By Julianna Goldman
http://www.bloomberg.com/apps/data?pid=avimage&iid=iyhYvkncTJTA Nov. 2 (Bloomberg) -- Kenneth Feinberg, the Treasury Department’s special master for executive pay, acknowledged his rulings could lead to a talent drain at seven companies facing compensation restrictions tied to “exceptional” U.S. aid.
“Of course there’s a risk” key employees will flee firms under his jurisdiction, Feinberg said today at a roundtable discussion in Washington. “There is nothing more important in our mandate than making sure these companies thrive,” he said, adding that he has worked with companies to minimize defections.
Feinberg, who was appointed to the Treasury post in June, slashed pay American International Group Inc., Citigroup Inc., Bank of America Corp. and four other firms that got more than one round of aid from the $700 billion Troubled Asset Relief Program. Total pay for 136 executives at the firms was cut by an average of 50 percent and cash salaries were reduced by about 90 percent, he said in an Oct. 22 report.
Feinberg said he will complete compensation reviews for the 26th to 100th highest-paid executives at the seven companies and submit his findings later this month or in early December. Revised 2010 pay guidelines for the top 25 executives at the firms will be completed by the end of the first quarter next year “so that they’ll have more of an impact,” Feinberg said.

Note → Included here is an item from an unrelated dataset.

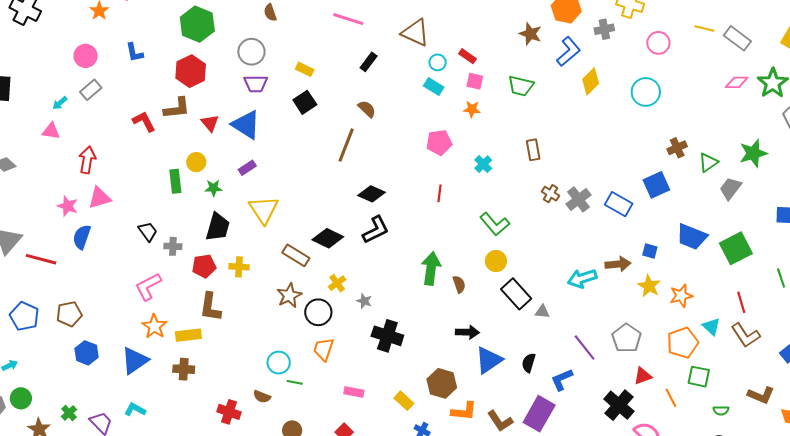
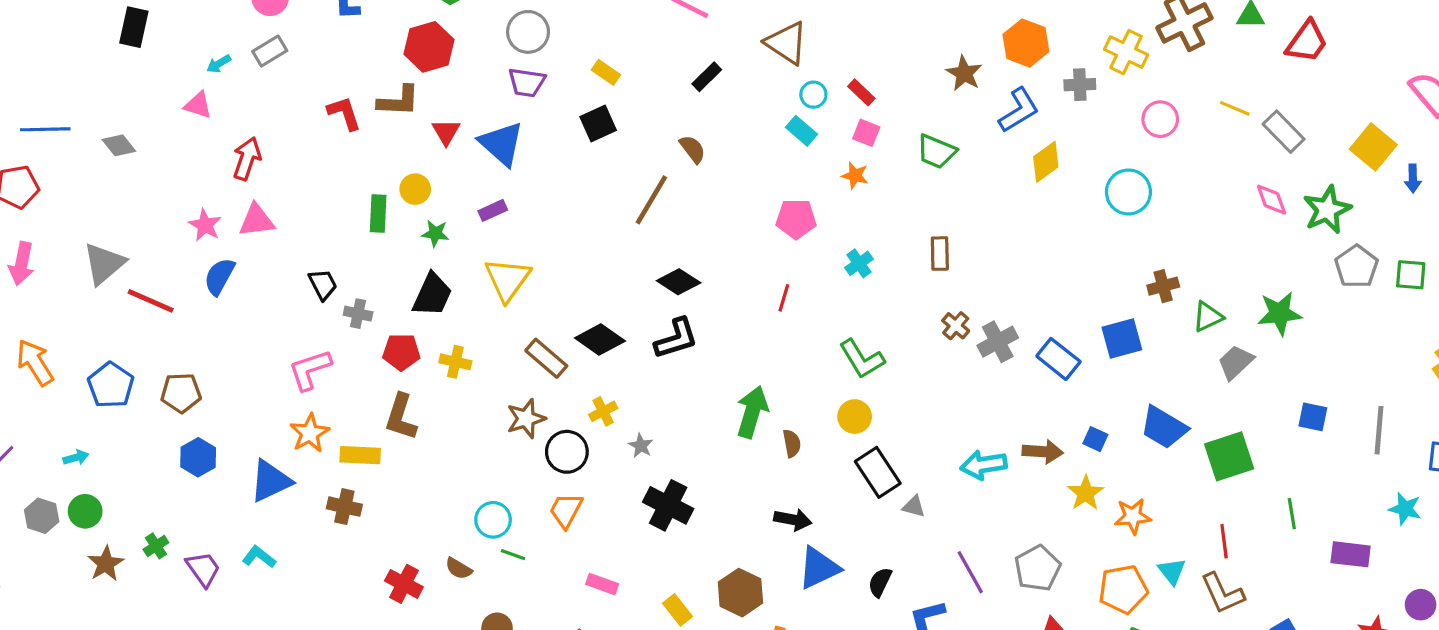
pink diamond: (737, 82) -> (1272, 200), turned 60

“The primary role of what we’re doing is to see to it that these seven companies pay back the taxpayer,” he said. “That’s what we’re really trying to do.”
Feinberg, who oversaw the September 11th Victim Compensation Fund, is also responsible for setting pay at Chrysler Group LLC, Chrysler Financial Corp., General Motors Co. and GMAC Inc.
Often referred to as the Obama administration’s “pay czar,” Feinberg called the title -- rooted in Russian monarchy -- “very unfortunate.”
“First of all, my grandmother in Lithuania would be confused beyond belief,” he said, referring to the Baltic nation once ruled by Russian czars.